Wen told the committee she wants to see increased funding for a city initiative called dontdie.org, a website where people can learn where to get training on how to use and obtain naloxone. But she said naloxone is only one part of her department's plan for dealing with the heroin epidemic in a city with an estimated 19,000 addicts.

If health officials simply treat a person's overdose without follow-up care, she said, the city's approach would just be "treading water."

The other parts of the city's strategy are to provide access to high-quality care for those who are addicted and education to prevent drug abuse in the first place.

As part of that, Wen said she is seeking operating money for the city's planned "stabilization center" for people with substance abuse symptoms that don't need to be treated in an emergency room.
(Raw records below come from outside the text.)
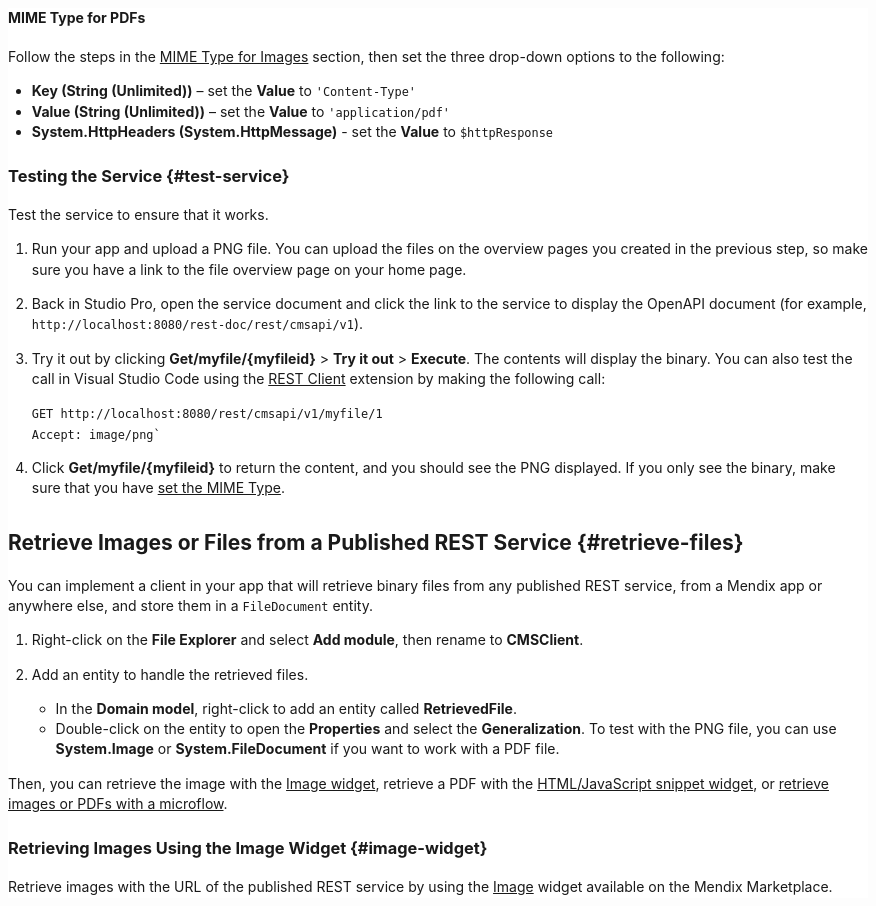 #### MIME Type for PDFs

Follow the steps in the [MIME Type for Images](#mime-images) section, then set the three drop-down options to the following:

* **Key (String (Unlimited))** – set the **Value** to `'Content-Type'`
* **Value (String (Unlimited))** – set the **Value** to `'application/pdf'` 
* **System.HttpHeaders (System.HttpMessage)** - set the **Value** to `$httpResponse`

### Testing the Service {#test-service}

Test the service to ensure that it works.

1. Run your app and upload a PNG file.
     You can upload the files on the overview pages you created in the previous step, so make sure you have a link to the file overview page on your home page.

2. Back in Studio Pro, open the service document and click the link to the service to display the OpenAPI document (for example, `http://localhost:8080/rest-doc/rest/cmsapi/v1`).

3. Try it out by clicking **Get/myfile/{myfileid}** > **Try it out** > **Execute**. The contents will display the binary.
     You can also test the call in Visual Studio Code using the [REST Client](https://marketplace.visualstudio.com/items?itemName=humao.rest-client) extension by making the following call:

     ```
     GET http://localhost:8080/rest/cmsapi/v1/myfile/1
     Accept: image/png`
     ```

4. Click **Get/myfile/{myfileid}** to return the content, and you should see the PNG displayed. If you only see the binary, make sure that you have [set the MIME Type](#set-mime-type).

## Retrieve Images or Files from a Published REST Service {#retrieve-files}

You can implement a client in your app that will retrieve binary files from any published REST service, from a Mendix app or anywhere else, and store them in a `FileDocument` entity.

1. Right-click on the **File Explorer** and select **Add module**, then rename to **CMSClient**.

2. Add an entity to handle the retrieved files.
    * In the **Domain model**, right-click to add an entity called **RetrievedFile**.
    * Double-click on the entity to open the **Properties** and select the **Generalization**. To test with the PNG file, you can use **System.Image** or **System.FileDocument** if you want to work with a PDF file.

Then, you can retrieve the image with the [Image widget](#image-widget), retrieve a PDF with the [HTML/JavaScript snippet widget](#html-snippet), or [retrieve images or PDFs with a microflow](#retrieve-microflow).

### Retrieving Images Using the Image Widget {#image-widget}

Retrieve images with the URL of the published REST service by using the [Image](/appstore/widgets/image/) widget available on the Mendix Marketplace.

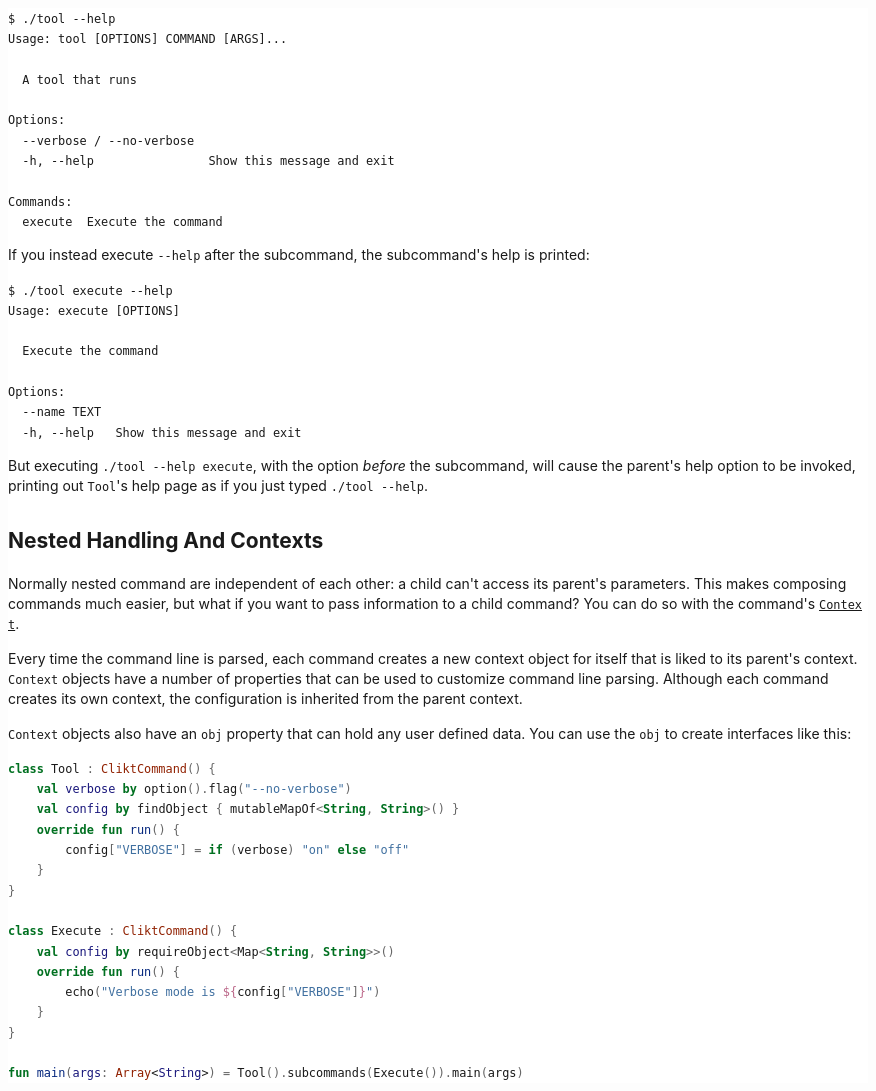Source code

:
 ```text tab="Usage"
$ ./tool --help
Usage: tool [OPTIONS] COMMAND [ARGS]...

  A tool that runs

Options:
  --verbose / --no-verbose
  -h, --help                Show this message and exit

Commands:
  execute  Execute the command
```

If you instead execute `--help` after the subcommand, the subcommand's
help is printed:

```
$ ./tool execute --help
Usage: execute [OPTIONS]

  Execute the command

Options:
  --name TEXT
  -h, --help   Show this message and exit
```

But executing `./tool --help execute`, with the option _before_ the
subcommand, will cause the parent's help option to be invoked, printing
out `Tool`'s help page as if you just typed `./tool --help`.

## Nested Handling And Contexts

Normally nested command are independent of each other: a child can't
access its parent's parameters. This makes composing commands much
easier, but what if you want to pass information to a child command? You
can do so with the command's [`Context`][Context].

Every time the command line is parsed, each command creates a new
context object for itself that is liked to its parent's context.
`Context` objects have a number of properties that can be used to
customize command line parsing. Although each command creates its own
context, the configuration is inherited from the parent context.

`Context` objects also have an `obj` property that can hold any user
defined data. You can use the `obj` to create interfaces like this:

```kotlin tab="Example"
class Tool : CliktCommand() {
    val verbose by option().flag("--no-verbose")
    val config by findObject { mutableMapOf<String, String>() }
    override fun run() {
        config["VERBOSE"] = if (verbose) "on" else "off"
    }
}

class Execute : CliktCommand() {
    val config by requireObject<Map<String, String>>()
    override fun run() {
        echo("Verbose mode is ${config["VERBOSE"]}")
    }
}

fun main(args: Array<String>) = Tool().subcommands(Execute()).main(args)
```


[subcommands]:                   api/clikt/com.github.ajalt.clikt.core/subcommands.md
[run]:                           api/clikt/com.github.ajalt.clikt.core/-clikt-command/run.md
[CliktCommand]:                  api/clikt/com.github.ajalt.clikt.core/-clikt-command/index.md
[Context]:                       api/clikt/com.github.ajalt.clikt.core/-context/index.md
[findObject]:                    api/clikt/com.github.ajalt.clikt.core/find-object.md
[requireObject]:                 api/clikt/com.github.ajalt.clikt.core/require-object.md
[context]:                       api/clikt/com.github.ajalt.clikt.core/context.md
[printing-to-stdout-and-stderr]: quickstart.md#printing-to-stdout-and-stderr
[deprecating-options]:           options.md#deprecating-options
[issueMessage]:                  api/clikt/com.github.ajalt.clikt.core/-clikt-command/issue-message.md
[customizing-context]:           #customizing-contexts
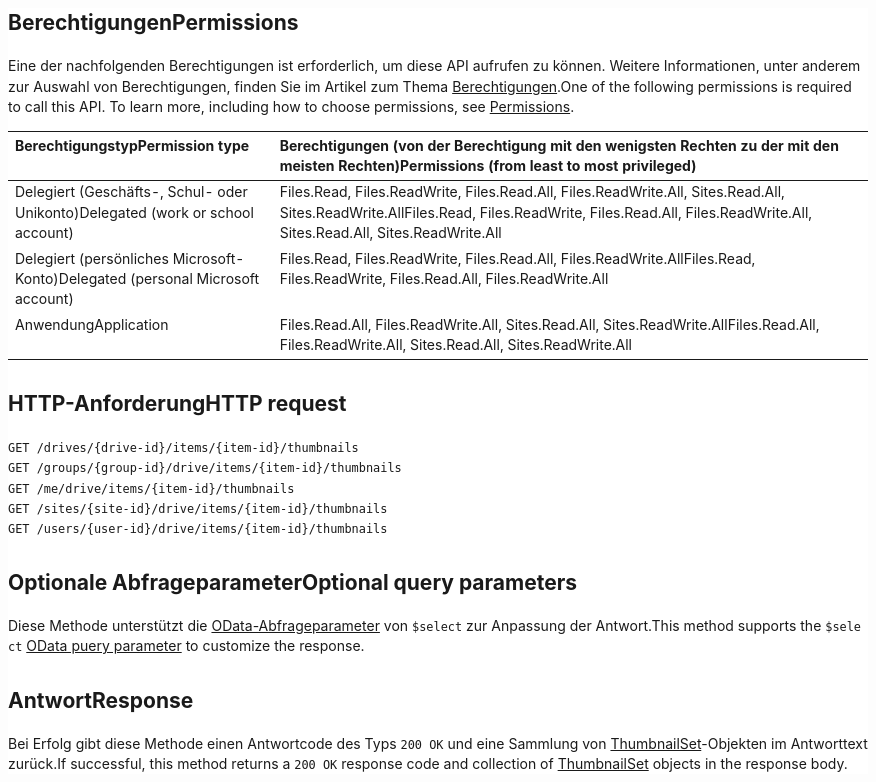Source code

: ## <a name="permissions"></a><span data-ttu-id="96b4c-116">Berechtigungen</span><span class="sxs-lookup"><span data-stu-id="96b4c-116">Permissions</span></span>

<span data-ttu-id="96b4c-p103">Eine der nachfolgenden Berechtigungen ist erforderlich, um diese API aufrufen zu können. Weitere Informationen, unter anderem zur Auswahl von Berechtigungen, finden Sie im Artikel zum Thema [Berechtigungen](../../../concepts/permissions_reference.md).</span><span class="sxs-lookup"><span data-stu-id="96b4c-p103">One of the following permissions is required to call this API. To learn more, including how to choose permissions, see [Permissions](../../../concepts/permissions_reference.md).</span></span>

|<span data-ttu-id="96b4c-119">Berechtigungstyp</span><span class="sxs-lookup"><span data-stu-id="96b4c-119">Permission type</span></span>      | <span data-ttu-id="96b4c-120">Berechtigungen (von der Berechtigung mit den wenigsten Rechten zu der mit den meisten Rechten)</span><span class="sxs-lookup"><span data-stu-id="96b4c-120">Permissions (from least to most privileged)</span></span>              |
|:--------------------|:---------------------------------------------------------|
|<span data-ttu-id="96b4c-121">Delegiert (Geschäfts-, Schul- oder Unikonto)</span><span class="sxs-lookup"><span data-stu-id="96b4c-121">Delegated (work or school account)</span></span> | <span data-ttu-id="96b4c-122">Files.Read, Files.ReadWrite, Files.Read.All, Files.ReadWrite.All, Sites.Read.All, Sites.ReadWrite.All</span><span class="sxs-lookup"><span data-stu-id="96b4c-122">Files.Read, Files.ReadWrite, Files.Read.All, Files.ReadWrite.All, Sites.Read.All, Sites.ReadWrite.All</span></span>    |
|<span data-ttu-id="96b4c-123">Delegiert (persönliches Microsoft-Konto)</span><span class="sxs-lookup"><span data-stu-id="96b4c-123">Delegated (personal Microsoft account)</span></span> | <span data-ttu-id="96b4c-124">Files.Read, Files.ReadWrite, Files.Read.All, Files.ReadWrite.All</span><span class="sxs-lookup"><span data-stu-id="96b4c-124">Files.Read, Files.ReadWrite, Files.Read.All, Files.ReadWrite.All</span></span>    |
|<span data-ttu-id="96b4c-125">Anwendung</span><span class="sxs-lookup"><span data-stu-id="96b4c-125">Application</span></span> | <span data-ttu-id="96b4c-126">Files.Read.All, Files.ReadWrite.All, Sites.Read.All, Sites.ReadWrite.All</span><span class="sxs-lookup"><span data-stu-id="96b4c-126">Files.Read.All, Files.ReadWrite.All, Sites.Read.All, Sites.ReadWrite.All</span></span> |

## <a name="http-request"></a><span data-ttu-id="96b4c-127">HTTP-Anforderung</span><span class="sxs-lookup"><span data-stu-id="96b4c-127">HTTP request</span></span>



```http
GET /drives/{drive-id}/items/{item-id}/thumbnails
GET /groups/{group-id}/drive/items/{item-id}/thumbnails
GET /me/drive/items/{item-id}/thumbnails
GET /sites/{site-id}/drive/items/{item-id}/thumbnails
GET /users/{user-id}/drive/items/{item-id}/thumbnails
```

## <a name="optional-query-parameters"></a><span data-ttu-id="96b4c-128">Optionale Abfrageparameter</span><span class="sxs-lookup"><span data-stu-id="96b4c-128">Optional query parameters</span></span>

<span data-ttu-id="96b4c-129">Diese Methode unterstützt die [OData-Abfrageparameter](../../../concepts/query_parameters.md) von `$select` zur Anpassung der Antwort.</span><span class="sxs-lookup"><span data-stu-id="96b4c-129">This method supports the `$select` [OData puery parameter](../../../concepts/query_parameters.md) to customize the response.</span></span>

## <a name="response"></a><span data-ttu-id="96b4c-130">Antwort</span><span class="sxs-lookup"><span data-stu-id="96b4c-130">Response</span></span>

<span data-ttu-id="96b4c-131">Bei Erfolg gibt diese Methode einen Antwortcode des Typs `200 OK` und eine Sammlung von [ThumbnailSet](../resources/thumbnailset.md)-Objekten im Antworttext zurück.</span><span class="sxs-lookup"><span data-stu-id="96b4c-131">If successful, this method returns a `200 OK` response code and collection of [ThumbnailSet](../resources/thumbnailset.md) objects in the response body.</span></span>
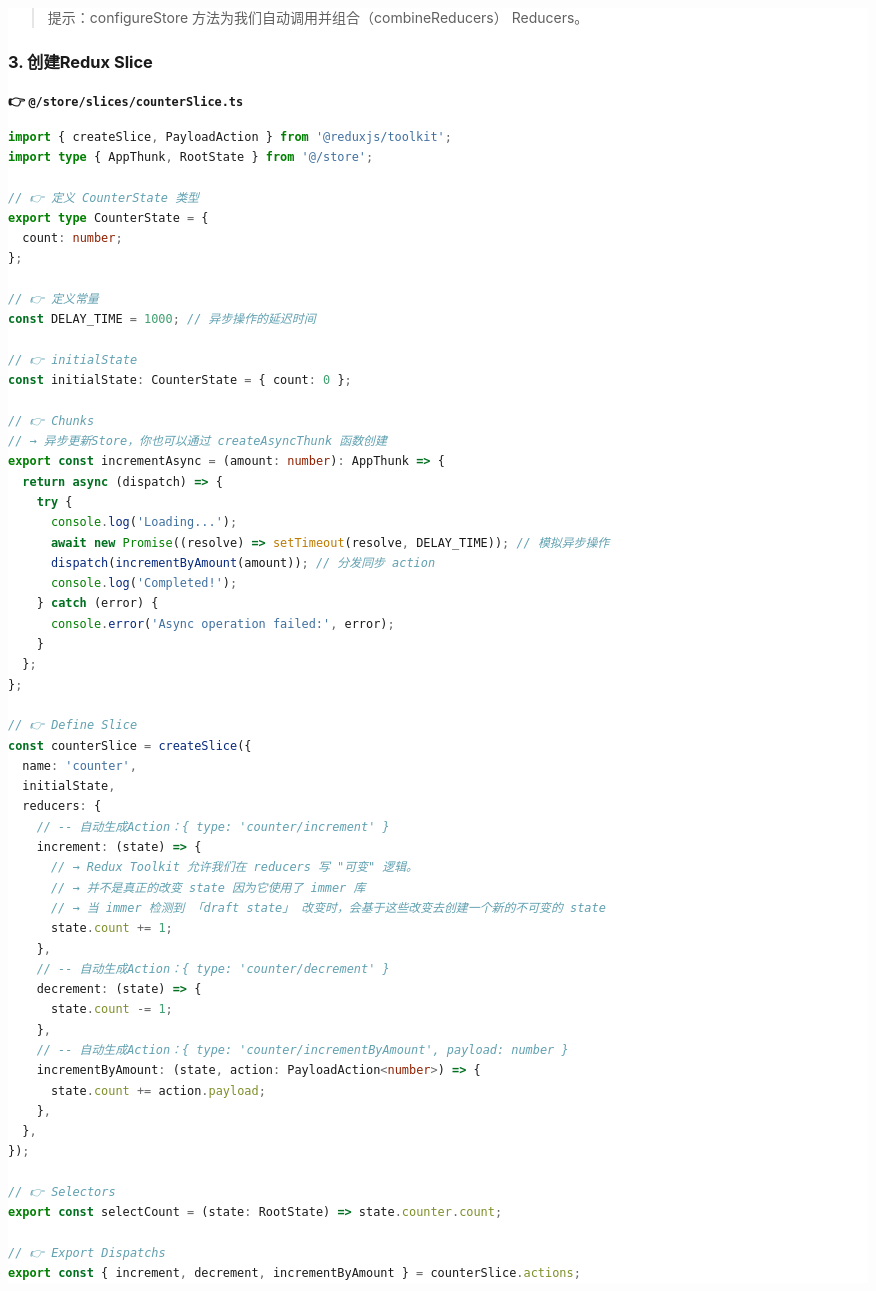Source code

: > 提示：configureStore 方法为我们自动调用并组合（combineReducers） Reducers。

### 3. 创建Redux Slice

**👉 `@/store/slices/counterSlice.ts`**

```typescript
import { createSlice, PayloadAction } from '@reduxjs/toolkit';
import type { AppThunk, RootState } from '@/store';

// 👉 定义 CounterState 类型
export type CounterState = {
  count: number;
};

// 👉 定义常量
const DELAY_TIME = 1000; // 异步操作的延迟时间

// 👉 initialState
const initialState: CounterState = { count: 0 };

// 👉 Chunks
// → 异步更新Store，你也可以通过 createAsyncThunk 函数创建
export const incrementAsync = (amount: number): AppThunk => {
  return async (dispatch) => {
    try {
      console.log('Loading...');
      await new Promise((resolve) => setTimeout(resolve, DELAY_TIME)); // 模拟异步操作
      dispatch(incrementByAmount(amount)); // 分发同步 action
      console.log('Completed!');
    } catch (error) {
      console.error('Async operation failed:', error);
    }
  };
};

// 👉 Define Slice
const counterSlice = createSlice({
  name: 'counter',
  initialState,
  reducers: {
    // -- 自动生成Action：{ type: 'counter/increment' }
    increment: (state) => {
      // → Redux Toolkit 允许我们在 reducers 写 "可变" 逻辑。
      // → 并不是真正的改变 state 因为它使用了 immer 库
      // → 当 immer 检测到 「draft state」 改变时，会基于这些改变去创建一个新的不可变的 state
      state.count += 1;
    },
    // -- 自动生成Action：{ type: 'counter/decrement' }
    decrement: (state) => {
      state.count -= 1;
    },
    // -- 自动生成Action：{ type: 'counter/incrementByAmount', payload: number }
    incrementByAmount: (state, action: PayloadAction<number>) => {
      state.count += action.payload;
    },
  },
});

// 👉 Selectors
export const selectCount = (state: RootState) => state.counter.count;

// 👉 Export Dispatchs
export const { increment, decrement, incrementByAmount } = counterSlice.actions;
```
She said the state has provided the $3.6 million the city will need to build the center, but she needs funding to run it.

City health officials say they see the center as a way station where people intoxicated by drugs or alcohol can rest for an estimated six to 10 hours while they recover. Before they are released, they would be given information about how to receive treatment.

Farrow said people brought to emergency rooms for drug-related symptoms often don't get the follow-up care they need. She said the stabilization centers would be staffed with nurse practitioners and social workers around the clock and on weekends.

"We want to see people taken to a facility that can really help their needs," she said. "We know we want to continue to follow these folks" whether they want treatment or not.

Wen said the next challenge is to see that beds are available in treatment centers so patients don't have to wait for weeks for space in a program. Nationally, only 11 percent of addicts seeking treatment are able to get it when they need it, she said. In some cases, Wen said, patients know the only way to get a bed is to claim to be suicidal.

One of the strategies the city has adopted to prevent addiction is to contact Baltimore physicians to ask them to consider how often they prescribe powerful painkillers. While Americans make up less than 5 percent of the world's population, they receive 80 percent of its opioid prescriptions, Wen said.

"Are Americans really in such pain?" she asked.

Wen's strategy won praise from committee members.

"We think you're doing an amazing job in Baltimore city," said Del. Peter A. Hammen, a Baltimore Democrat who co-chairs the panel.

Wen said giving prescriptions to lawmakers is more than a gimmick. She said legislators are leaders in their communities who frequently attend public meetings where they can spread the word about naloxone.

"We want to show that everyone can learn to use naloxone," she said.